None of this will come as a great surprise to sceptics who have long doubted the mind-boggling numbers supposedly delivered by some internet campaigns and, indeed, websites. It also shows the perils of buying media as a commodity through supposedly infallible ad exchanges.

Andrew Goode, COO of Project Sunblock, adds:

“This is a unfortunate case for Mercedes, but it is far from alone in its fight against the advertising botnets. Complex computer programmes are preying on big advertising budgets as marketers flock online in order to increase brand visibility. So much so, that industry bodies now predict that at least a third of all online traffic is generated by robots.

“The issue is that there is a real lack of visibility and transparency around where digital ads end up once they’re fed into industry ad exchanges. These ad exchanges deal with the buy and sell of ad impressions, but they themselves have no commitment or ability to identify and weed out fraudulent publishers, and so the robots go on undetected.

“Nearly four in five (78 per cent) UK advertisers have no insight into how many of their ad impressions could be fraudulent, despite relatively broad awareness of the issue of bot traffic. This needs to change if the industry is to turn the tables on the botnets. The onus is on the brands themselves to act, not their advertising agencies or ad exchanges.”

Update 28/5/14

Rocket Fuel says:

Bots are a real problem, but less so than sensational headlines on top of non-news. A recent Financial Times article (see above) cites Mercedes-Benz as estimating that fewer than 6% of an online advertising campaign served by Rocket Fuel were labeled as questionable, yet the headline suggests an apocalypse of digital advertising. Between Rocket Fuel’s bot-screening technology and our accredited partners’ (in this case, Integral Ad Science) real-time screening, Rocket Fuel found quality ad inventory to serve in place of the 6% of Mercedes ads identified as questionable, and delivered those impressions to humans before any bills were even sent.

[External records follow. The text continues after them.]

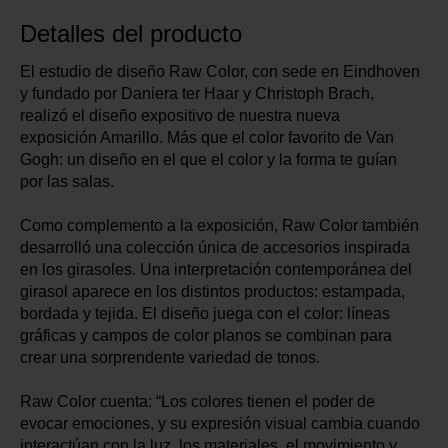
Detalles del producto
El estudio de diseño Raw Color, con sede en Eindhoven
y fundado por Daniera ter Haar y Christoph Brach,
realizó el diseño expositivo de nuestra nueva
exposición Amarillo. Más que el color favorito de Van
Gogh: un diseño en el que el color y la forma te guían
por las salas.
Como complemento a la exposición, Raw Color también
desarrolló una colección única de accesorios inspirada
en los girasoles. Una interpretación contemporánea del
girasol aparece en los distintos productos: estampada,
bordada y tejida. El diseño juega con el color: líneas
gráficas y campos de color planos se combinan para
crear una sorprendente variedad de tonos.
Raw Color cuenta: “Los colores tienen el poder de
evocar emociones, y su expresión visual cambia cuando
interactúan con la luz, los materiales, el movimiento y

Rocket Fuel takes an aggressive posture to screen bots out of the ad space in the over 200 countries worldwide where we serve our customers’ ads. We reject approximately 40% of all ad space daily due to its failure to pass our own bot and brand-safety screens. In February of 2014, when the Financial Times suggests that we delivered approximately 200,000 impressions to bots, we rejected 497,827,451,520 impressions while evaluating approximately 1.1 trillion impressions as candidates for our customers’ ads. Put another way, if every ad the Financial Times suggests we delivered were the size of a 1″x1″ postage stamp, and those ads were laid down side by side, they would cover 49% of one standard doubles’ tennis court. By contrast, we rejected 1,231,173 tennis courts’ worth of questionable ad space.

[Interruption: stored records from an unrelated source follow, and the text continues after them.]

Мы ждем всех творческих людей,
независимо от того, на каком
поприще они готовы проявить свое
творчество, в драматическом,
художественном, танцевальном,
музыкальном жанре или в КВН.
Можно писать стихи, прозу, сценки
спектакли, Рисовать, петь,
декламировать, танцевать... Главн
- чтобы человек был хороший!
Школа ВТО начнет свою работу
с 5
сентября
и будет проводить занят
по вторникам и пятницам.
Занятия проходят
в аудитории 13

There is an ongoing arms race between Rocket Fuel and scammers who create fake websites and bot traffic in an attempt to fool advertisers into spending money to “advertise” to these bots who can appear human if not studied carefully. We want to help advertisers make sure they’re getting real results from Rocket Fuel and their other partners, and to this end we have been providing free tools for years to help them run clean A/B tests to measure the incremental value Rocket Fuel adds to their advertising. In addition, two weeks ago we announced that we will release a free bot-detection tool that will further help advertisers keep bots out of their results.

As we help advertisers achieve new levels of success in digital marketing, they spend more with Rocket Fuel. This, in turn, has powered our growth as Deloitte’s #1 fastest-growing technology company in North America, and is further evidenced by our industry-leading success-story program which features 45 branded customer testimonials.

As you would. Bring back old-time media buyers who do their business in the Dog and Duck in Soho, I say.